22 SECRETS OF GREAT STORY TELLING 5/22 – Simplify, Focus. Combine (How to tell a great story)

By adminMay 29th

22 SECRETS OF GREAT STORY TELLING 5/22 – Simplify, Focus. Combine (How to tell a great story)

#5: Simplify. Focus. Combine characters. Hop over detours. You’ll feel like you’re losing valuable stuff but it sets you free.

This is another tease that we must think write and then rewrite.  A famous quote attributed to many literary experts says something like “I wanted to send a short letter but he didn’t have enough time.”

One of the benefits of understanding the themes and story as a whole before rewriting is that it becomes vividly clear how certain themes and characters affect the story.  This understanding is paramount to clarity and creating the best story possible.  The cost of simplification is the trimming of unwanted words and topics.  However, in order to simplify you must first complete.

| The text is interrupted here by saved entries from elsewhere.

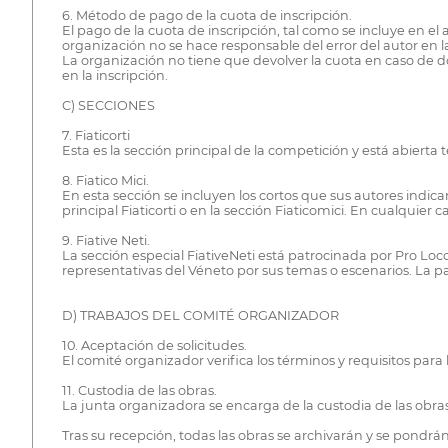
6. Método de pago de la cuota de inscripción.
El pago de la cuota de inscripción, tal como se incluye en el 
organización no se hace responsable del error del autor en la
La organización no tiene que devolver la cuota en caso de dob
en la inscripción.
C) SECCIONES
7. Fiaticorti
Esta es la sección principal de la competición y está abiert
8. Fiatico Mici.
En esta sección se incluyen los cortos que sus autores indica
principal Fiaticorti o en la sección Fiaticomici. En cualquier c
9. Fiative Neti.
La sección especial FiativeNeti está patrocinada por Pro Loc
representativas del Véneto por sus temas o escenarios. La par
D) TRABAJOS DEL COMITÉ ORGANIZADOR
10. Aceptación de solicitudes.
El comité organizador verifica los términos y requisitos para
11. Custodia de las obras.
La junta organizadora se encarga de la custodia de las obra
Tras su recepción, todas las obras se archivarán y se pondrá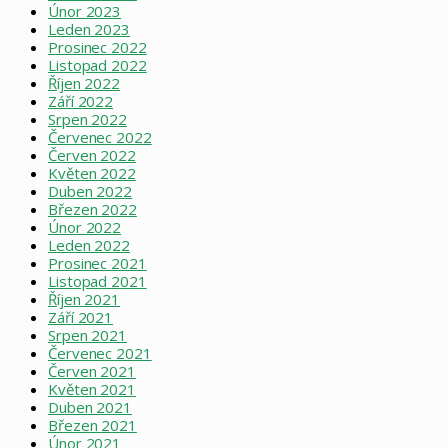
Únor 2023
Leden 2023
Prosinec 2022
Listopad 2022
Říjen 2022
Září 2022
Srpen 2022
Červenec 2022
Červen 2022
Květen 2022
Duben 2022
Březen 2022
Únor 2022
Leden 2022
Prosinec 2021
Listopad 2021
Říjen 2021
Září 2021
Srpen 2021
Červenec 2021
Červen 2021
Květen 2021
Duben 2021
Březen 2021
Únor 2021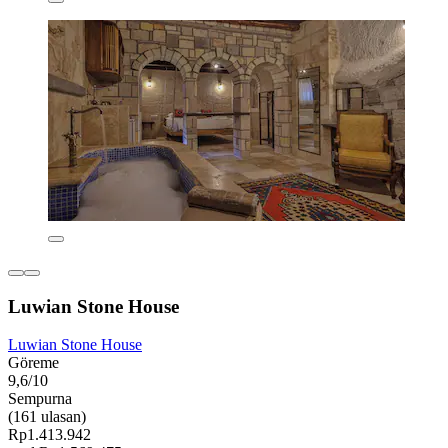
Luwian Stone House
Luwian Stone House
Göreme
9,6/10
Sempurna
(161 ulasan)
Rp1.413.942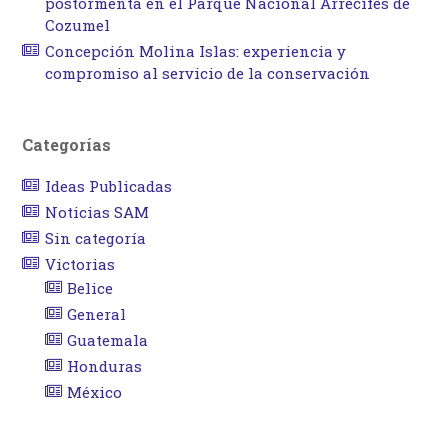
postormenta en el Parque Nacional Arrecifes de
Cozumel
Concepción Molina Islas: experiencia y
compromiso al servicio de la conservación
Categorías
Ideas Publicadas
Noticias SAM
Sin categoría
Victorias
Belice
General
Guatemala
Honduras
México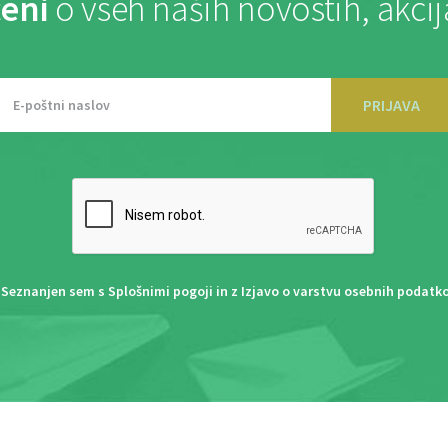
eni
o vseh naših novostih, akci
PRIJAVA
Seznanjen sem s
Splošnimi pogoji
in z
Izjavo o varstvu osebnih podatk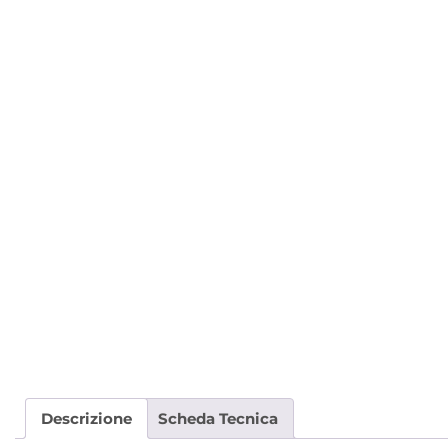
Descrizione
Scheda Tecnica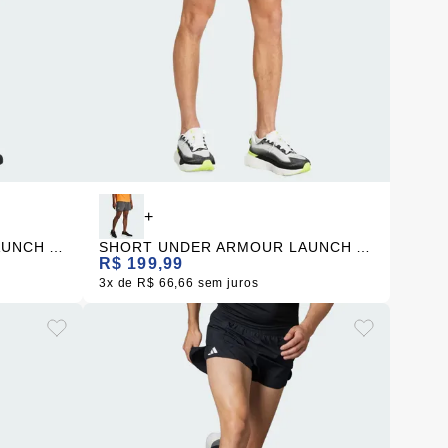
+
SHORT UNDER ARMOUR LAUNCH 5 CINZA MASCULINO
SHORT UNDER ARMOUR LAUNCH 5 PRETO MASCULINO
R$ 199,99
3x
R$ 66,66
sem juros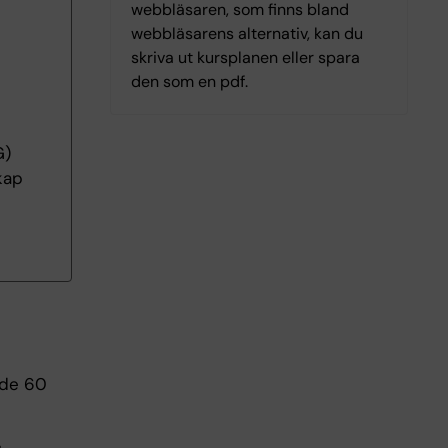
webbläsaren, som finns bland
webbläsarens alternativ, kan du
skriva ut kursplanen eller spara
den som en pdf.
G)
kap
nde 60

After finishing a story you really understand the main themes and where they join together.  Completion allows you to loose the more difficult to follow sections that are likely to confuse or make the audience work to understand them.  A good story must ebb and flow taking the reader on a journey that they can not escape from.    How can you reveal the detours and short-cuts without first finishing the work and experiencing it for yourself?

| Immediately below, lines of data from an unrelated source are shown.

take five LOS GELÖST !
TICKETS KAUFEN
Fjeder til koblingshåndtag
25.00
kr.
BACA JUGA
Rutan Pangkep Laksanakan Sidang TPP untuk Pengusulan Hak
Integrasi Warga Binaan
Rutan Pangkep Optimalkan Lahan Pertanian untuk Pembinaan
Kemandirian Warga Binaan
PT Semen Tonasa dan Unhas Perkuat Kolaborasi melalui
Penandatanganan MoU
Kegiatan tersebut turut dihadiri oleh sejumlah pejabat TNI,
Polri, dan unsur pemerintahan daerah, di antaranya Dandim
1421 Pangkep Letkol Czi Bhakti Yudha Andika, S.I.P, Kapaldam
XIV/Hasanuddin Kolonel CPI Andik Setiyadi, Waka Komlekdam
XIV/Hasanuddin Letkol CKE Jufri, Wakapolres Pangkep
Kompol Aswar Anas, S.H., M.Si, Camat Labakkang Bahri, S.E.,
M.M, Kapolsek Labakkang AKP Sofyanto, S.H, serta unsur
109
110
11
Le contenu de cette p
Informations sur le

Its like driving to work everyday.  When you travel the same route everyday it is inevitable that you will find little short-cuts and simplifications that make your travel a little quicker, a little more comfortable, a little more pleasant.  Story telling is just like this. As the creator you must traverse the tightrope with one foot between compelling and overkill and the other between just enough detail and boring the audience with stats.

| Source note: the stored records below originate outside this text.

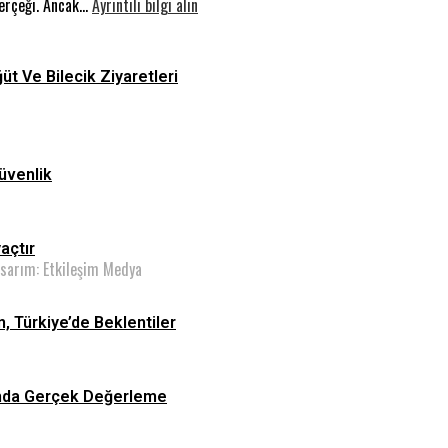
Yarış:
:
Filistin
gerçeği. Ancak…
Ayrıntılı bilgi alın
Dünyada
Elektrikli
Konvoyu
Füzyon,
Araçların
Türkiye’de
İkinci
ğüt Ve Bilecik Ziyaretleri
Beklentiler
El
Piyasasında
Gerçek
Değerleme
üvenlik
yaçtır
asarım: Etkileşim Medya
n, Türkiye’de Beklentiler
asında Gerçek Değerleme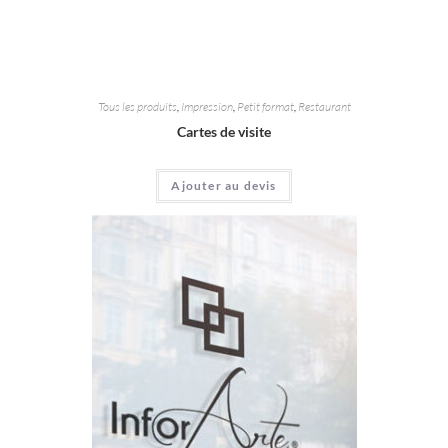
Tous les produits
,
Impression
,
Petit format
,
Restaurant
Cartes de visite
Ajouter au devis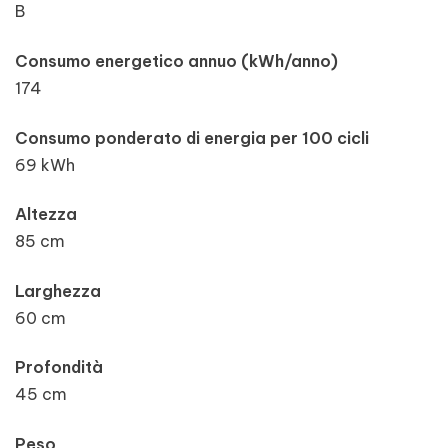
B
Consumo energetico annuo (kWh/anno)
174
Consumo ponderato di energia per 100 cicli
69 kWh
Altezza
85 cm
Larghezza
60 cm
Profondità
45 cm
Peso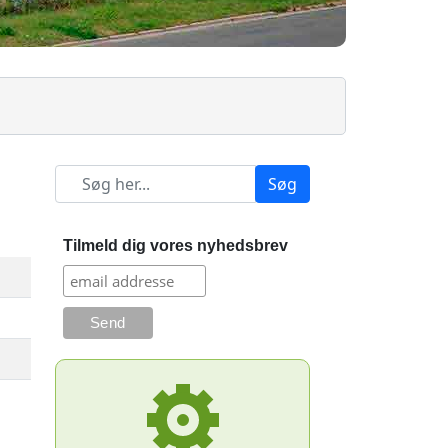
Søg
Tilmeld dig vores nyhedsbrev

Once you finish the story, just hop over the difficult parts, create your own short-cuts and  and simplify the complex so that it is easy to read and understand. Certain characters do not add significance or benefit anything considerably.  These can be omitted or their minor roles combined to make another character more interesting.  Anywhere you feel that you can save a word or two or make something clearer, don’t be afraid to leave the “fluff” on the cutting room floor.